The winner of the first preference vote has been elected in every election besides 1993 when Phil Cleary won despite finishing 12.5 percent behind Labor in first preferences.

Current Greens leader Richard Di Natale ran unsuccessfully for the seat in 2001.

Wills’ demographics have been observably influenced by significant migration in the past two generations. 40% of Wills’ population is foreign born compared to 33% of Australia’s population as a whole.

What’s more, 48% of Wills residents have two foreign born parents, compared with 34% of Australian residents as a whole. In 44% of Wills households, a language other than English is spoken at home, while that figure is just 27% for Australia in general.

Wills was historically working-class, but has grown increasingly gentrified, corresponding with a continuous rise in the Greens’ vote every election since 2001.

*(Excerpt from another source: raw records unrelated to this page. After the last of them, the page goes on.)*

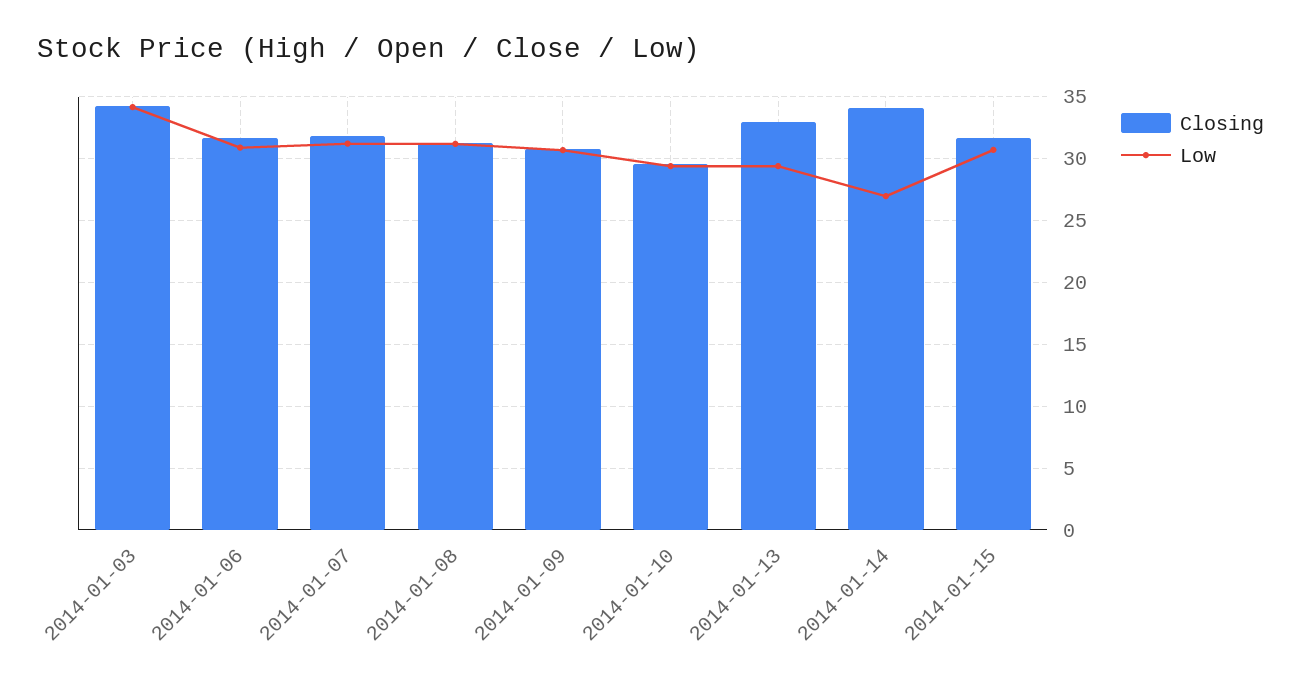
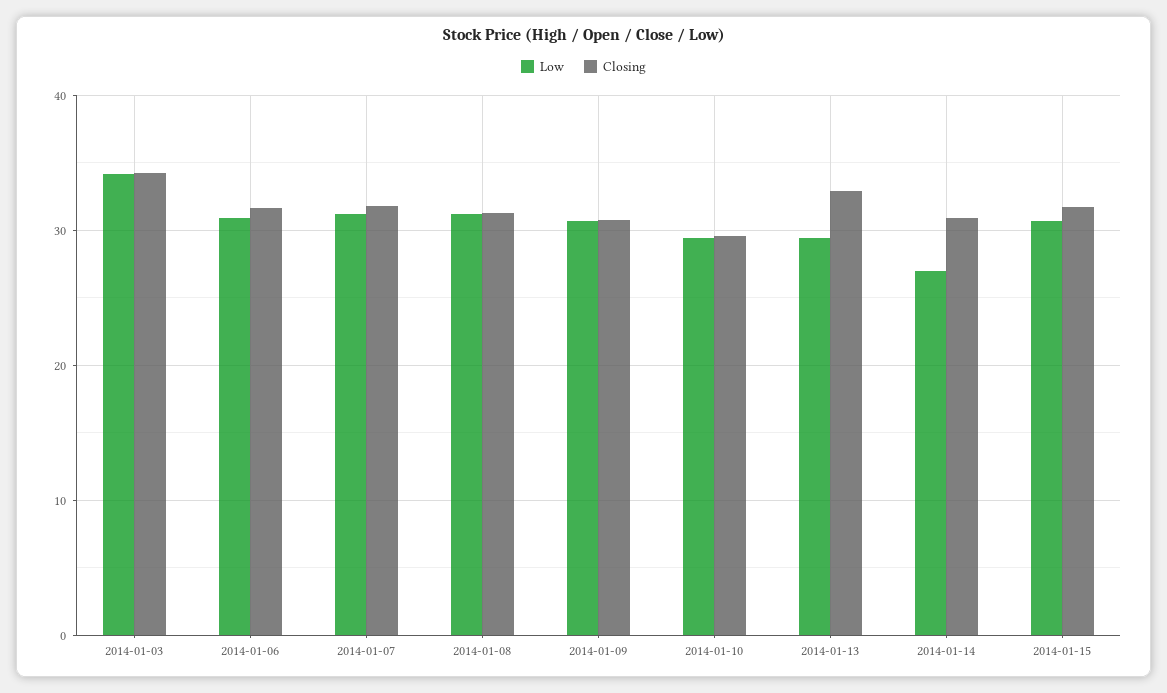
  {
    "Closing": {
      "2014-01-03": 34,
      "2014-01-06": 31.5,
      "2014-01-07": 32,
      "2014-01-08": 31.5,
      "2014-01-09": 31,
      "2014-01-10": 29.5,
      "2014-01-13": 33,
-     "2014-01-14": 34,
+     "2014-01-14": 31,
      "2014-01-15": 31.5
    },
    "Low": {
      "2014-01-03": 34,
      "2014-01-06": 31,
      "2014-01-07": 31,
      "2014-01-08": 31,
      "2014-01-09": 30.5,
      "2014-01-10": 29.5,
      "2014-01-13": 29.5,
      "2014-01-14": 27,
      "2014-01-15": 30.5
    }
  }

Though median age in Wills is very close to Australia as a whole, the population pyramid has one notable difference in the 25-34 year old age group, who form almost 22% of Wills’ residents but barely 14% of Australians in general. More than thirty per cent of Wills residents over 15 have bachelor’s degrees, as opposed to just 22% for Australians as a whole.

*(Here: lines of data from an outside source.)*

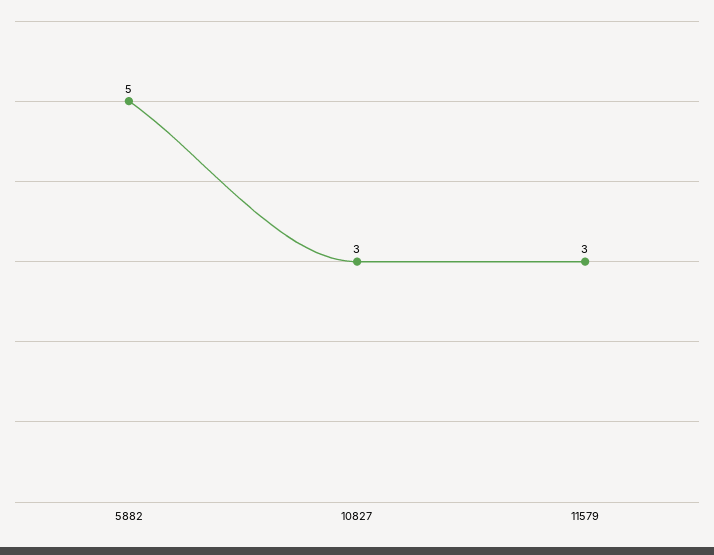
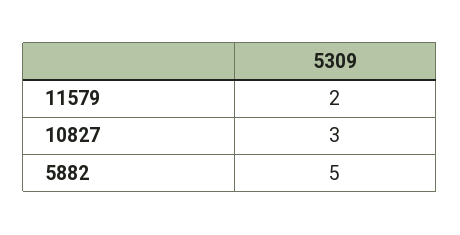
  {
    "5882": 5,
    "10827": 3,
-   "11579": 3
+   "11579": 2
  }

The demographic peculiarities of Wills are unsurprising for an electorate that skews so much more towards the Greens than Australia does in general.

It’s an inner metropolitan Victorian bloc of educated, young voters – the sort of voters to whom the Greens’ social and environmental policies appeal, along with the Greens’ pro-immigration stance which seems likely to meet the approval of the division’s immigrant communities.

Though never won by a party besides Labor, the seat of Wills is now considered a marginal Labor seat, needing a 4.9% swing for it to fall to the Greens.

The northern two thirds of the electorate tend to lean Labor, while the southern third is more inclined toward the Greens.

While the Greens leaning part is more densely populated, its two-party preferred vote averages 3:2, while the rest of the electorate leans Labor at close to 2:1.

Notably, the Greens’ only seat in the House of Representatives is Melbourne, which lies directly to the south of Wills.

All other electorates bordering Wills are held by Labor, though the Greens have their eye on Batman to the east – it is on the Greens’ four seat shortlist to try to flip.